• _What is expected_
Exact copy required. Repeat the records, but keep the pictures out.

• _Data provided_
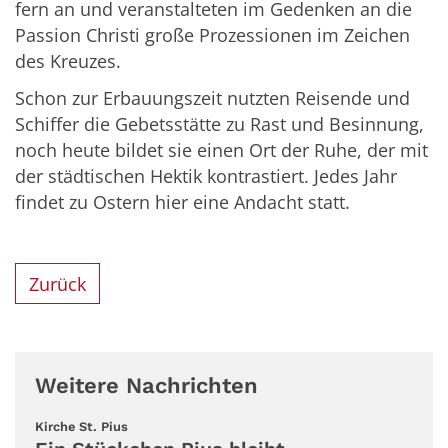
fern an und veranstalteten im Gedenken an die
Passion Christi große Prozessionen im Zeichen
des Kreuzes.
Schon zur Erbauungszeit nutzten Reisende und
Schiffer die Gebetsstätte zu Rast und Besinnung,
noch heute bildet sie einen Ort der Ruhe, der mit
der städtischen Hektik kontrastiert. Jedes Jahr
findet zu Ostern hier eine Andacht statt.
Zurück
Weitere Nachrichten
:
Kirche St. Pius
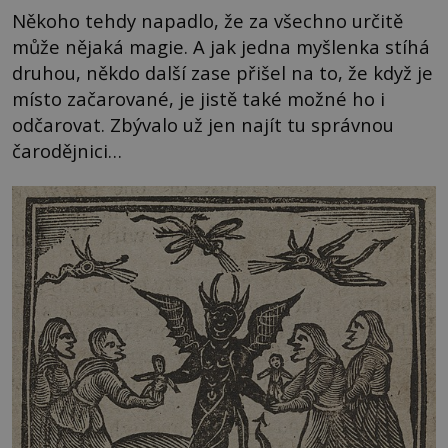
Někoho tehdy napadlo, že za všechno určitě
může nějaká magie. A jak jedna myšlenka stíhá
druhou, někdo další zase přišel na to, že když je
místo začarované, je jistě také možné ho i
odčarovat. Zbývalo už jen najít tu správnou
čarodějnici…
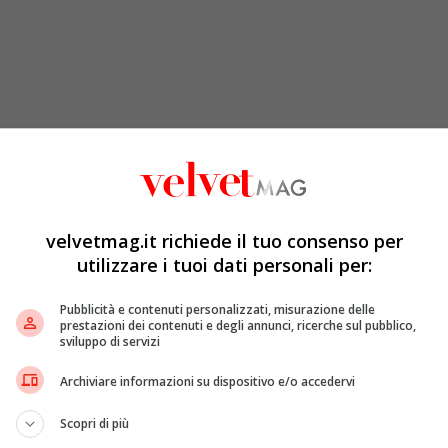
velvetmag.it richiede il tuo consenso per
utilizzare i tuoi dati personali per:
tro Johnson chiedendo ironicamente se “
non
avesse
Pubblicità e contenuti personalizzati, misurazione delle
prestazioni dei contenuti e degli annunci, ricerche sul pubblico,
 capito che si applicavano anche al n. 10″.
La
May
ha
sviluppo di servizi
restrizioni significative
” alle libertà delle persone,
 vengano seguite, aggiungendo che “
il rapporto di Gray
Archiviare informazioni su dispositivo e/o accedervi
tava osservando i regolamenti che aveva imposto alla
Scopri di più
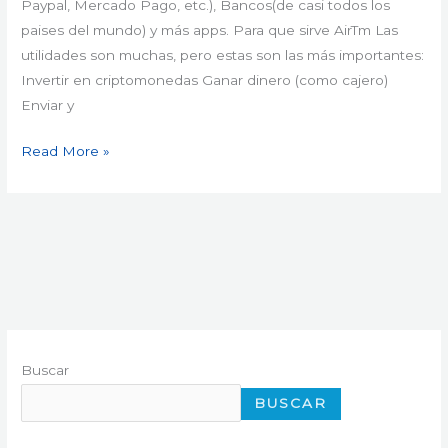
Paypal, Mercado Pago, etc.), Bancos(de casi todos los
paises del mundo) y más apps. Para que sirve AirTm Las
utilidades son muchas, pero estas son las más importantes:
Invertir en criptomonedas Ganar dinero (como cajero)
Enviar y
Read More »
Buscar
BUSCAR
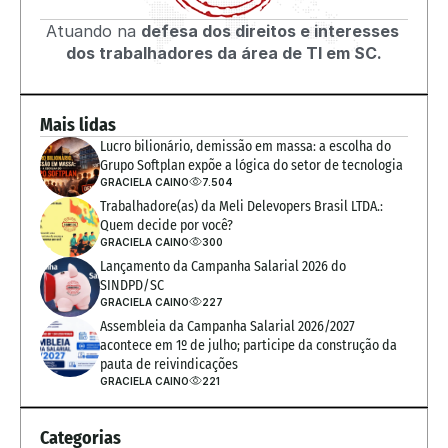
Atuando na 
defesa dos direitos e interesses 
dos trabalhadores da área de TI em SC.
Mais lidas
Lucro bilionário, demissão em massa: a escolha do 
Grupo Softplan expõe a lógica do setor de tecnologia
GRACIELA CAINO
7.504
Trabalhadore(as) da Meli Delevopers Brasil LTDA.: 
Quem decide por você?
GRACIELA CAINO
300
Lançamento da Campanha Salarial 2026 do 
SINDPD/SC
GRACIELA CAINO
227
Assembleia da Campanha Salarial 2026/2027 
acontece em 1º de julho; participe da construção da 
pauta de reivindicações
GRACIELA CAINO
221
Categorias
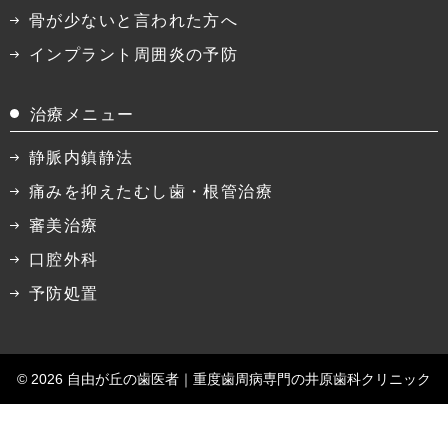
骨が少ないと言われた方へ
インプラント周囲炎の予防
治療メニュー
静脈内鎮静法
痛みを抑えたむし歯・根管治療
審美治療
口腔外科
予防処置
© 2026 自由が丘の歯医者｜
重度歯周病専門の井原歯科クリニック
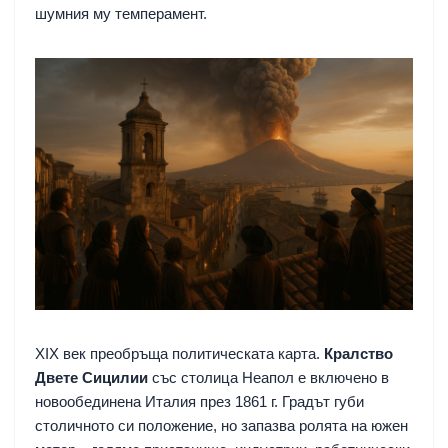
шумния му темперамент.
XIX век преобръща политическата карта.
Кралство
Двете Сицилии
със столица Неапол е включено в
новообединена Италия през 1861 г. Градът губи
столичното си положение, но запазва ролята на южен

• _Exercise answer_
fern an und veranstalteten im Gedenken an die
Passion Christi große Prozessionen im Zeichen
des Kreuzes.
Schon zur Erbauungszeit nutzten Reisende und
Schiffer die Gebetsstätte zu Rast und Besinnung,
noch heute bildet sie einen Ort der Ruhe, der mit
der städtischen Hektik kontrastiert. Jedes Jahr
findet zu Ostern hier eine Andacht statt.
Zurück
Weitere Nachrichten
:
Kirche St. Pius
Někoho tehdy napadlo, že za všechno určitě
může nějaká magie. A jak jedna myšlenka stíhá
druhou, někdo další zase přišel na to, že když je
místo začarované, je jistě také možné ho i
odčarovat. Zbývalo už jen najít tu správnou
čarodějnici…
velvetmag.it richiede il tuo consenso per
utilizzare i tuoi dati personali per:
tro Johnson chiedendo ironicamente se “
non
avesse
Pubblicità e contenuti personalizzati, misurazione delle
prestazioni dei contenuti e degli annunci, ricerche sul pubblico,
 capito che si applicavano anche al n. 10″.
La
May
ha
sviluppo di servizi
restrizioni significative
” alle libertà delle persone,
 vengano seguite, aggiungendo che “
il rapporto di Gray
Archiviare informazioni su dispositivo e/o accedervi
tava osservando i regolamenti che aveva imposto alla
Scopri di più
Paypal, Mercado Pago, etc.), Bancos(de casi todos los
paises del mundo) y más apps. Para que sirve AirTm Las
utilidades son muchas, pero estas son las más importantes:
Invertir en criptomonedas Ganar dinero (como cajero)
Enviar y
Read More »
Buscar
BUSCAR
Atuando na 
defesa dos direitos e interesses 
dos trabalhadores da área de TI em SC.
Mais lidas
Lucro bilionário, demissão em massa: a escolha do 
Grupo Softplan expõe a lógica do setor de tecnologia
GRACIELA CAINO
7.504
Trabalhadore(as) da Meli Delevopers Brasil LTDA.: 
Quem decide por você?
GRACIELA CAINO
300
Lançamento da Campanha Salarial 2026 do 
SINDPD/SC
GRACIELA CAINO
227
Assembleia da Campanha Salarial 2026/2027 
acontece em 1º de julho; participe da construção da 
pauta de reivindicações
GRACIELA CAINO
221
Categorias
骨が少ないと言われた方へ
インプラント周囲炎の予防
治療メニュー
静脈内鎮静法
痛みを抑えたむし歯・根管治療
審美治療
口腔外科
予防処置
© 2026 自由が丘の歯医者｜
重度歯周病専門の井原歯科クリニック
шумния му темперамент.
XIX век преобръща политическата карта.
Кралство
Двете Сицилии
със столица Неапол е включено в
новообединена Италия през 1861 г. Градът губи
столичното си положение, но запазва ролята на южен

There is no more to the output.